Typically administrators have a perception that inorder to increase performance of a workload , the VM’s virtual hardware capacity needs to be increased, perhaps by providing more RAM /CPU.
While this may be true in some cases, there needs to be closer inspection of the performance needs of the workload.
In this article, I will discuss performance impact of Symmetric Multiprocessor VM and significance of CSTP metric.
Note: CSTP is displayed in the default view of esxtop, refer screenshot
What is CSTP & What is the reference value ?
CSTP -Co-Stop is an indicator of lag/latency in scheduling of a vCPUs of SMP Virtual Machine to physical cpu/core by the ESX scheduler
Reference value for CSTP is 3( or lesser).
Workload profile types
Applications either use Synchronous Threads or Asynchronous Threads.
Synchronous threaded application, follow linear scheduling
time: 0:00:00: -> Start thread A (will run for 5 seconds)
time: 0:00:05: -> Start thread B (will run for 10 seconds)
time: 0:00:15: ———> Start Thread B1 (wil run for 5 seconds)
time: 0:00:20: -> Start thread C (will run for 15 seconds)
end application: total runtime will be 35 seconds
Asynchronous threaded applications will run multiple threads at the same time,
time: 0:00:00: -> Start thread A (will run for 5 seconds) / Start thread B (will run for 10 seconds) / Start thread C (will run for 15 seconds)
time: 0:00:10: —–> Start Thread B1 (wil run for 5 seconds)
end application: total runtime will be 15 seconds (because the longest runtime is thread C and also Thread B + B1 with 15 seconds)
In a scenario wherein provisioned CPU is constrained or highly utilized, will increasing number of vCPUs help ? ? ?
- If by design an application is synchronous, increasing the number of vCPUs will not make any significant performance impact.
- If the application is asynchronous , providing more CPUs could possibly increase performance.
Under the hood
With several VM’s competing for underlying hardware , theCPU scheduler has the following goals
When a VM is ready to be scheduled, all of the allocated vCPUs need to be scheduled together or with a very minimal but acceptable delay. i.e.
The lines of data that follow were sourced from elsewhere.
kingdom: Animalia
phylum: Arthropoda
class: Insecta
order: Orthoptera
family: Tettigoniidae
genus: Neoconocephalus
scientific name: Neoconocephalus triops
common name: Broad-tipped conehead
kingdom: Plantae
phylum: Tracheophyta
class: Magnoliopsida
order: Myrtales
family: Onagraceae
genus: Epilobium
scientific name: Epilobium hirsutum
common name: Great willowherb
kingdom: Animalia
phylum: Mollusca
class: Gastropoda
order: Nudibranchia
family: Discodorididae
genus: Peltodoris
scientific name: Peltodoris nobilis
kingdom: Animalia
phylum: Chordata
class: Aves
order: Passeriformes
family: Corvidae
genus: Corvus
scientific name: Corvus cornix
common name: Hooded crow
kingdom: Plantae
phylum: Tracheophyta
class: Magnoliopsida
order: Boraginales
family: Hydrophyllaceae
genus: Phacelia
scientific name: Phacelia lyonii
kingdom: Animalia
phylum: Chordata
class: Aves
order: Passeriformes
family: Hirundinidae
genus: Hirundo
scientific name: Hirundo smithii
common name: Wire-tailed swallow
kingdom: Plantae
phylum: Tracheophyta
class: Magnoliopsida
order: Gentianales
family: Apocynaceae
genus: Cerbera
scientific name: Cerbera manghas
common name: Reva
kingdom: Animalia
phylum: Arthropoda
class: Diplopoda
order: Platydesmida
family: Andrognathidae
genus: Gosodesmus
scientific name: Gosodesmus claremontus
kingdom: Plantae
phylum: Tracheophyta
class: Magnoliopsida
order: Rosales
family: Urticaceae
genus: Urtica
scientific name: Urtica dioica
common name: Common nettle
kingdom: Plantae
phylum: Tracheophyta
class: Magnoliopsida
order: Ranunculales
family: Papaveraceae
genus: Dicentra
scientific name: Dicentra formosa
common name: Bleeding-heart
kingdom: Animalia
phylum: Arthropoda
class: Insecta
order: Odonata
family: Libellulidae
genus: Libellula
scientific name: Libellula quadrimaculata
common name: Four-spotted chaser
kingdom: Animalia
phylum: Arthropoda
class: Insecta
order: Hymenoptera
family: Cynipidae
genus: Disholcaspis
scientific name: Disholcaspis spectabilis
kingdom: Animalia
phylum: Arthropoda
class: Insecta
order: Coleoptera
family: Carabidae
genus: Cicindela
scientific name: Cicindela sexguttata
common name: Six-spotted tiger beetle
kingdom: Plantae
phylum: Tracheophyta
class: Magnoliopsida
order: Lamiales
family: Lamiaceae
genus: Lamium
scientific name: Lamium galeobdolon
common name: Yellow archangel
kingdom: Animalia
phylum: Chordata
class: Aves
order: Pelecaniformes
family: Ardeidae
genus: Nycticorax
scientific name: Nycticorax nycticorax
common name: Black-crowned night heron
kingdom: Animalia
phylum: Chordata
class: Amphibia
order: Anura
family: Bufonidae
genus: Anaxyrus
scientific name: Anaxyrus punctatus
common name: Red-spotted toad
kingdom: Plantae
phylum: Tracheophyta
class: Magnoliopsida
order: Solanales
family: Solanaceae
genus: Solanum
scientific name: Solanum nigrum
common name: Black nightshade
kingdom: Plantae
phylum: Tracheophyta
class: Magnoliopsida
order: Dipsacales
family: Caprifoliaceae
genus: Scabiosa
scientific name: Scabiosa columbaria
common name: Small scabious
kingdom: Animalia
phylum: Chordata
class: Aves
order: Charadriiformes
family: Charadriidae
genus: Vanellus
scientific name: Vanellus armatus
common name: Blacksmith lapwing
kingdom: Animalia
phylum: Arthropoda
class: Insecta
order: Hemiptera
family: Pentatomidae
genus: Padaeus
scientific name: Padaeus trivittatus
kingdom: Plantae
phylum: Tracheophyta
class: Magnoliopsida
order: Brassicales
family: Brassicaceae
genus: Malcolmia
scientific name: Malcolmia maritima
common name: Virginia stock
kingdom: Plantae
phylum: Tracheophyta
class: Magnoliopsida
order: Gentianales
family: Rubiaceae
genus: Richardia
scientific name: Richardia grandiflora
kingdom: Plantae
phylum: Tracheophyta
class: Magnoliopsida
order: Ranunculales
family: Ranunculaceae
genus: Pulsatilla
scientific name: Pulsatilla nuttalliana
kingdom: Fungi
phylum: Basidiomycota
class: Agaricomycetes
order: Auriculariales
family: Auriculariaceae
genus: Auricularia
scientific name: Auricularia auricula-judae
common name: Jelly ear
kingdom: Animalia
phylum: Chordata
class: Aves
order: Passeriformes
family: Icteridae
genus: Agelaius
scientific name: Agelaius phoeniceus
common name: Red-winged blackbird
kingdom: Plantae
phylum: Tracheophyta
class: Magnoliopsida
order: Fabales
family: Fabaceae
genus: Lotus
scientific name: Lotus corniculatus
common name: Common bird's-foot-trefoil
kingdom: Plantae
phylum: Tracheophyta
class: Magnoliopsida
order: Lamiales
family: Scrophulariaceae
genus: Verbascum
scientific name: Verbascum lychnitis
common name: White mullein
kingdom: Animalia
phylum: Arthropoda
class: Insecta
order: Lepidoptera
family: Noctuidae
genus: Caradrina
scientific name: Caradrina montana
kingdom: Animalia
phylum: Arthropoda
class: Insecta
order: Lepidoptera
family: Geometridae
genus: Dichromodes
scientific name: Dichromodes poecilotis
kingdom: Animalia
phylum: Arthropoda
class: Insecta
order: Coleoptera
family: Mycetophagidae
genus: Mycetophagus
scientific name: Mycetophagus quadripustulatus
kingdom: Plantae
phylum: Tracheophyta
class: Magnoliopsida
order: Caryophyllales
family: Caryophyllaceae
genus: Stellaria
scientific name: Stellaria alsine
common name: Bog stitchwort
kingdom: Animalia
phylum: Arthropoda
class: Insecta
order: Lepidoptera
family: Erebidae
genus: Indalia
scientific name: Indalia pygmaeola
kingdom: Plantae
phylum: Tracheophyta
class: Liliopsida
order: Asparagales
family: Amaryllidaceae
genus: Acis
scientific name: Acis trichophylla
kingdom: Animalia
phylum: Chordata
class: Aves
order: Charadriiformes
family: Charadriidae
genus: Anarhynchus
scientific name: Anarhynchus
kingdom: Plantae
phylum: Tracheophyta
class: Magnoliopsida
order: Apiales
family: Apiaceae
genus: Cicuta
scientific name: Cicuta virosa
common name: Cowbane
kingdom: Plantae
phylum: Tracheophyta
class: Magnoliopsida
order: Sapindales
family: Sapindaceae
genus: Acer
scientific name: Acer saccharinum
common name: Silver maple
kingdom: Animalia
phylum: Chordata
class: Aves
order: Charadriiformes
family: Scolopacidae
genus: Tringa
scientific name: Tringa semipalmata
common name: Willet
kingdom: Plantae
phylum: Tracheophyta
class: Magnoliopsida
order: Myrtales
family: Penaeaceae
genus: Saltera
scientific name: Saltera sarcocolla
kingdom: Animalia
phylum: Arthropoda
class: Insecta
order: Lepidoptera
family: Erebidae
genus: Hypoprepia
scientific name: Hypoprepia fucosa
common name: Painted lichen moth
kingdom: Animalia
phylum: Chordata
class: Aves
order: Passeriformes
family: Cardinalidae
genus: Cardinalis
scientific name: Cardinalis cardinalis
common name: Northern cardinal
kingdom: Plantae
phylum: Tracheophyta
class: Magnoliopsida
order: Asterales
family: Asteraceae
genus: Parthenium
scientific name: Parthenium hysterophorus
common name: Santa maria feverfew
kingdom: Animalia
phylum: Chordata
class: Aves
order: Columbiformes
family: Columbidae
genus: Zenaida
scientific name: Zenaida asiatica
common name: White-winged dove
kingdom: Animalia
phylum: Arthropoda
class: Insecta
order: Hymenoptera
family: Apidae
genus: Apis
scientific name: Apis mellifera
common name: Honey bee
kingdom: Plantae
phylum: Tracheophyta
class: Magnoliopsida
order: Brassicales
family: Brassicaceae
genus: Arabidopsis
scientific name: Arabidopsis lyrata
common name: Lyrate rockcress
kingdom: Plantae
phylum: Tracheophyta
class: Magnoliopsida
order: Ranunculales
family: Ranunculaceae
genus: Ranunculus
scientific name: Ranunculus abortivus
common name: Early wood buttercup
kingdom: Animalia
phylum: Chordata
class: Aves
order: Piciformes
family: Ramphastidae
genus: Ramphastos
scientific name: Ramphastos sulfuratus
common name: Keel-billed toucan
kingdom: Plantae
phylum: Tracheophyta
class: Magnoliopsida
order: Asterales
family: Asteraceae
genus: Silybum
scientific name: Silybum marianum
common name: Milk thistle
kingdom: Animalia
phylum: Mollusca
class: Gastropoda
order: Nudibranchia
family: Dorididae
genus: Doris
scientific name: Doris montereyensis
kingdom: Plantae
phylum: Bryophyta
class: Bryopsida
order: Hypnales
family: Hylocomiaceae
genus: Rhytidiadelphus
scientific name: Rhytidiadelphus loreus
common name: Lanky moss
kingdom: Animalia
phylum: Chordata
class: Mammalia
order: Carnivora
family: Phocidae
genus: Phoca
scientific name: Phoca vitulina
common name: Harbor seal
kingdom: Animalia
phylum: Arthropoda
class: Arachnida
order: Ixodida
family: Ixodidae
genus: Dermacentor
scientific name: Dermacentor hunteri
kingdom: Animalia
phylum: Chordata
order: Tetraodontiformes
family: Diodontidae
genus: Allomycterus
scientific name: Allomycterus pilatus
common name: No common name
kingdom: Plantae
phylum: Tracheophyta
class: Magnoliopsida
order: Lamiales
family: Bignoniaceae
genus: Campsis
CPU scheduler cannot schedule 2 out of 4 VCPUs of a VM to start executing the threads.
The minimal but acceptable delay is defined by (Relaxed) Co-Scheduling.
A guest operating system requires synchronous progress on all its CPUs, otherwise the OS and application will crash or fail. As one can imagine this being similar to taking out a CPU or one of the CPUs allocated had a failure.
In order to ensure that such workloads are not impacted even if the underlying cores are severely constrained, the CPU scheduler places the VM(worlds) in a Co-Stop(CSTP) state.
In simpler words, in the event that the scheduler is unable to provide the CPUs allocated to the VM, it pauses the VM temporarily.
This ofcourse can have adverse effect on the performance and is reflected as CSTP value being high.
Now that we clearly understand what CSTP is, assess if the extra CPUs are really needed or if you can scale down for some of the VMs. If this is not possible you would need to increase the underlying hardware resources or provision more hosts in the cluster
Additional references : http://www.vmware.com/files/pdf/techpaper/VMware-vSphere-CPU-Sched-Perf.pdf
Note : This metric needs to be coupled with RDY metric of esxtop, which is fairly elementary to understand – RDY percentage is indicative that a VM was ready to run, but not yet scheduled. The more time a VM is in ready(RDY) state , it reflects that its in contention for resources and this article is to understand if it is due to multiple CPUs allocated to the VM by assessing CSTP metric.